In the following days, teams go out by helicopter and snowmobiles to gauge ice thickness at different spots. They use airborne sensors, and take direct measurements with drills.
But after four days, the picture doesn’t look great.
“They’re all not looking very promising,” says Thomas Krumpen, a sea ice physicist with the Alfred Wegener Institute, which is spearheading the expedition. Krumpen is overseeing the ice search on Akademik Fedorov. “They’re all very thin.”
MOSAiC will be putting out a ton of equipment on the ice itself: scientific instruments, but also heavier huts and power infrastructure, and big machinery to move things around.
Ideally, to support all that, they’re looking for something about 4-feet thick.
But that’s not what they’ve been finding. Krumpen says that even on the thicker floes, only the top foot or so has been solid stable ice. Underneath, much of the ice is what they call “rotten,” meaning it’s degraded and slushy.
Different scientists have different ideas about why they’re encountering such thin ice conditions in this area. Some think that warm temperatures in the Arctic this summer played a role. Krumpen thinks it has to do with natural variability in the origin of the ice; that it may have developed relatively close to this spot, and as a result may be younger ice that’s had less time to thicken.
But there’s agreement that a few decades ago, finding ice this thin in this part of the Arctic would have been much less likely.
“There is a change that can be related to Arctic warming,” Krumpen says. “Ice is getting thinner, ice is retreating further north.”
Then, there’s a breakthrough.
The scientists on the other ship find something they think will work. It’s a floe about a mile and a half by two miles, and even though parts of it are thin, it has a centerpiece of thicker ice — in some places 13- to 16-feet.
“Really, it’s like a hidden treasure,” says Krumpen as he announces the find to the team on the Akademik Fedorov. “And I must say that we can be quite lucky that something like this was discovered.”
But the challenges are not over.
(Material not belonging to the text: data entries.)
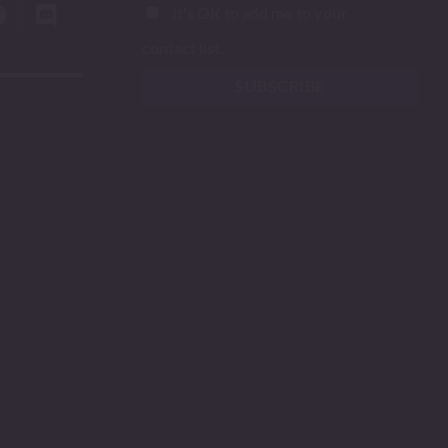
It's OK to add me to your
contact list.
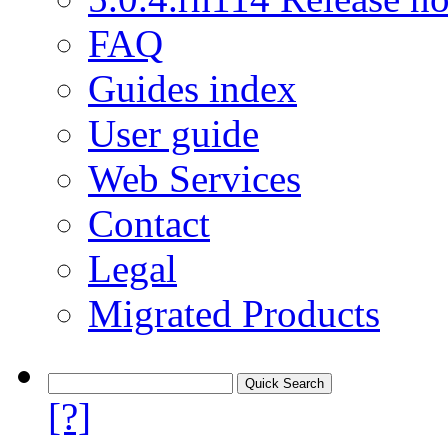
FAQ
Guides index
User guide
Web Services
Contact
Legal
Migrated Products
[?]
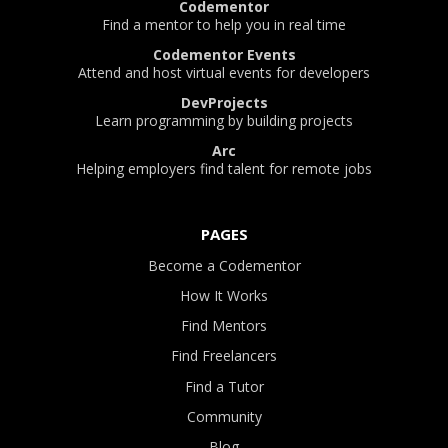
Codementor
Find a mentor to help you in real time
Codementor Events
Attend and host virtual events for developers
DevProjects
Learn programming by building projects
Arc
Helping employers find talent for remote jobs
PAGES
Become a Codementor
How It Works
Find Mentors
Find Freelancers
Find a Tutor
Community
Blog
Fall is a time of year when the ice moves around a lot. Big pieces of it can collide with each other, creating cracks and huge ridges. And areas where the ice is thin are less likely to withstand that pressure.
That dynamism soon becomes evident in different parts of the ice camp, like out at “Met City,” an area where they’re collecting meteorological data.
“Stay on this side of the tower,” says Matthew Shupe, gesturing to a rack of atmospheric instruments that has yet to be erected, “because you can see there’s a crack right over there.”
He points to a snaking gap in the ice several inches wide that skirts right along the edge of the tower.
“We heard a sound and the surface kind of rumbled,” he says. “And then slowly this crack formed literally right under our feet.”
Shupe had to wait a bit to stand up the tower up because of that crack. “I don’t want to be tethered to a piece of ice that might drift away and pull the tower down,” he says.
He’s not the only one having to accommodate the shifting ground: one ridge that formed from pressure in the ice buried a power cable, and in another area of the camp equipment had to be recovered and relocated after the ice it was on detached.
Dealing with ground that moves, cracks, and buckles has always been part of working in this landscape. But scientists know they may face more of that as they try to study the thinner ice of the “new” Arctic.
As things get colder this winter, Shupe thinks the ice should settle a bit. But there’s no knowing where exactly this ice will drift, and how it will hold up over the next 11 months.